# Nx Governor Removed



## Darkseid (Jun 12, 2008)

Hi, i`ve read here some people asked if the speed governor could be turned off in NX/Sentras, i have a Nx 92 with the GA16DE and sucessfully removed the governor, even put a on/off switch.

here are the maximum speed pics (in km/h) of before:










and after.. 











What i did was cut the cable 32 from the ECU (green with yellow in mine) and put an extension with a on/off switch, that way it`s always on until i wanted to.

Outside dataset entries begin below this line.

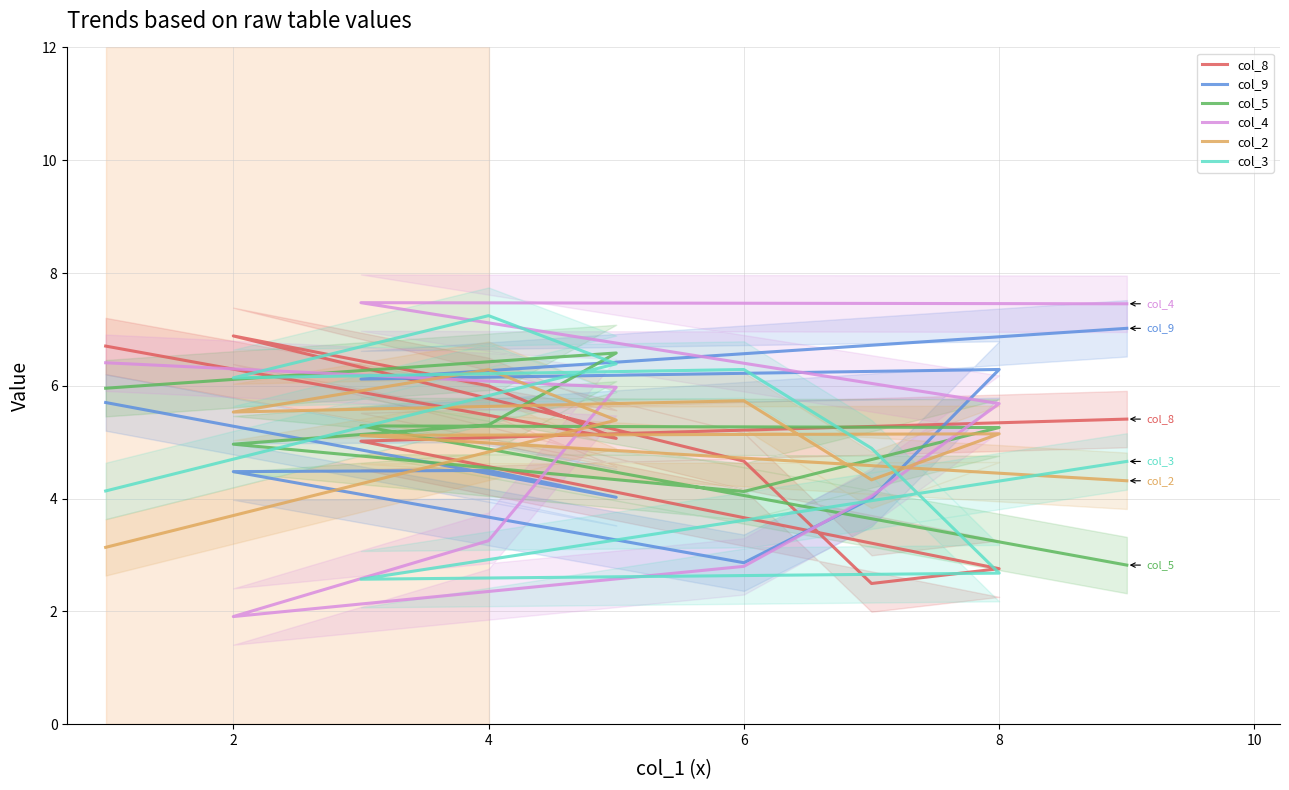

Which series has the largest range (max minus min)?

col_4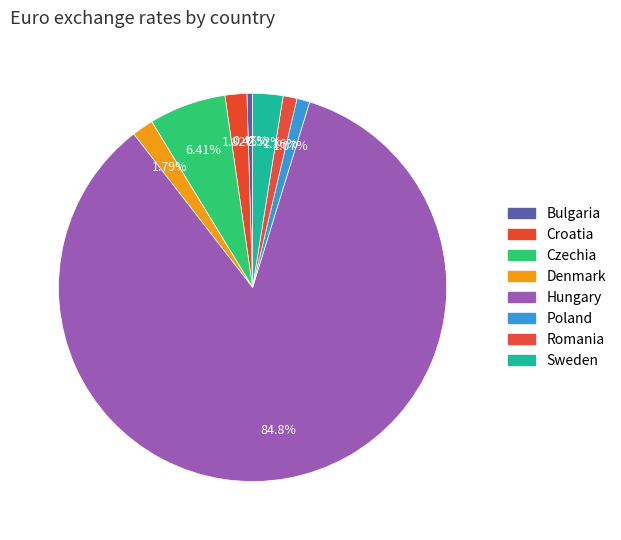

Combined, do Hungary and Croatia account for over 50%?

Yes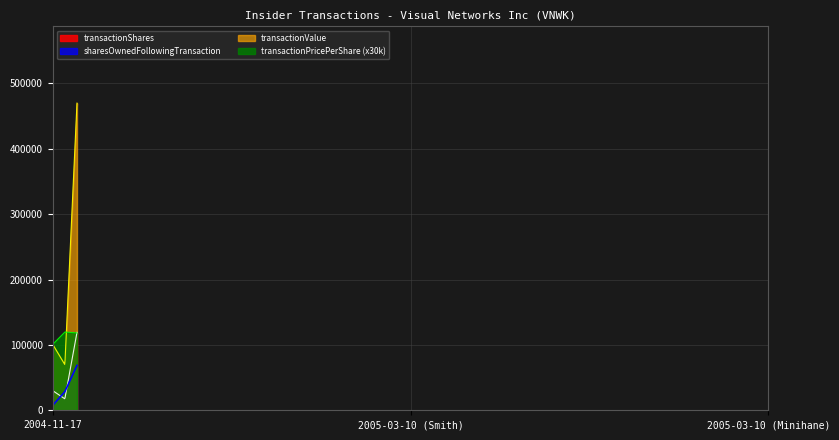

At which label does transactionShares first exceed 30000?

2005-03-10 (Minihane)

PS: Those pics where taken in a safe route, trust me.


----------



## aws22se (Oct 13, 2008)

hey man, intresting! So these OBD1 cars have a speed limiter? I thought this only applied to the OBD2 cars.


----------



## BishopLord (Nov 7, 2007)

My 91 Sentra was always limited at 109 mph.


----------



## jordanf1 (Feb 1, 2006)

oh ok
i think its only the SR20DE engined cars that dont have a limiter, i read somewhere they hit 124 mph


----------



## BishopLord (Nov 7, 2007)

jordanf1 said:


> oh ok
> i think its only the SR20DE engined cars that dont have a limiter, i read somewhere they hit 124 mph


I remember reading the same thing many years ago.


----------



## Darkseid (Jun 12, 2008)

jordanf1 said:


> oh ok
> i think its only the SR20DE engined cars that dont have a limiter, i read somewhere they hit 124 mph


that doesn`t seem like much if my 1.6L can do almost that (of course i thniking about the speedo error)


----------



## BishopLord (Nov 7, 2007)

Darkseid said:


> that doesn`t seem like much if my 1.6L can do almost that (of course i thniking about the speedo error)

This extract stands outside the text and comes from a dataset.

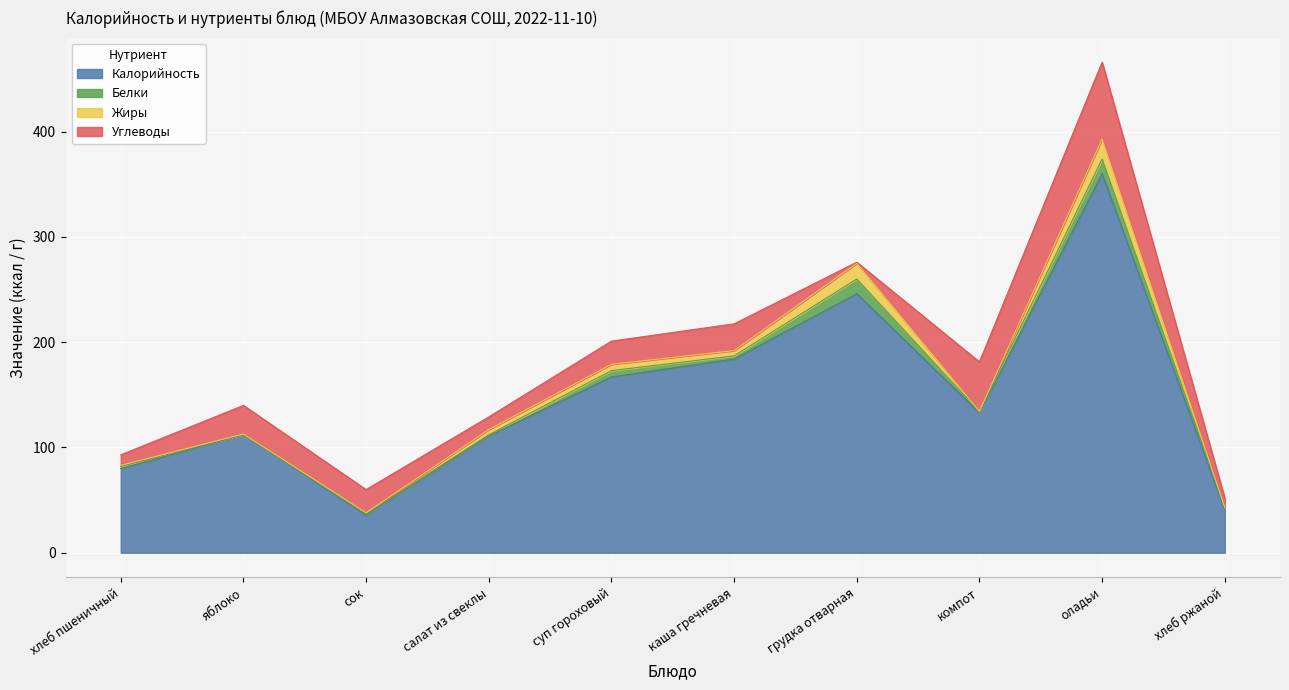

Is it true that Белки equals 2.0 at хлеб пшеничный?

True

I'm sure the 1.6L could eventually reach 124 mph if it wasn't governed. When I hit 109, it felt like it still had plenty to go.


----------



## Darkseid (Jun 12, 2008)

BishopLord said:


> I'm sure the 1.6L could eventually reach 124 mph if it wasn't governed. When I hit 109, it felt like it still had plenty to go.


i`m sure it has, here is the video when i reach almost 129mph, some day i will try with a GPS to see the real top speed


----------



## Darkseid (Jun 12, 2008)

here is the link

YouTube - Nissan NX sin limitador


----------



## 31bad91 (Jan 25, 2009)

Does the 92 se sentra have a limiter?if so would this work on it or would i just fubar my shit up!!!????


----------



## Ineedmoney$ (Jan 17, 2009)

from what i know 91-94 sentra are governed at 109, and have no idea if this will work on a sentra. I've took my car up to 105mph and it wouldn't shift into fourth, and if it did i think it would hit 135mph or so, its an auto if your wondering why i only have the 4 speed. but 3rd gear diffidently will take it to the 109mph


----------



## 31bad91 (Jan 25, 2009)

diffently ivesting in the jwt ecu that gets rid of top/rev limiter and plus it helps with the fuel air mix so yeah cant stan puting all kinds of money in a car and then it only hiting 109mph lmao pointless......


----------



## kill_shot (Mar 10, 2009)

they must have removed the governor on mine because at 110 i slowed down for various reasons and still had plenty to go(GA16DE)


----------



## Darkseid (Jun 12, 2008)

kill_shot said:


> they must have removed the governor on mine because at 110 i slowed down for various reasons and still had plenty to go(GA16DE)


but the governor kicks in at 119 not 110


----------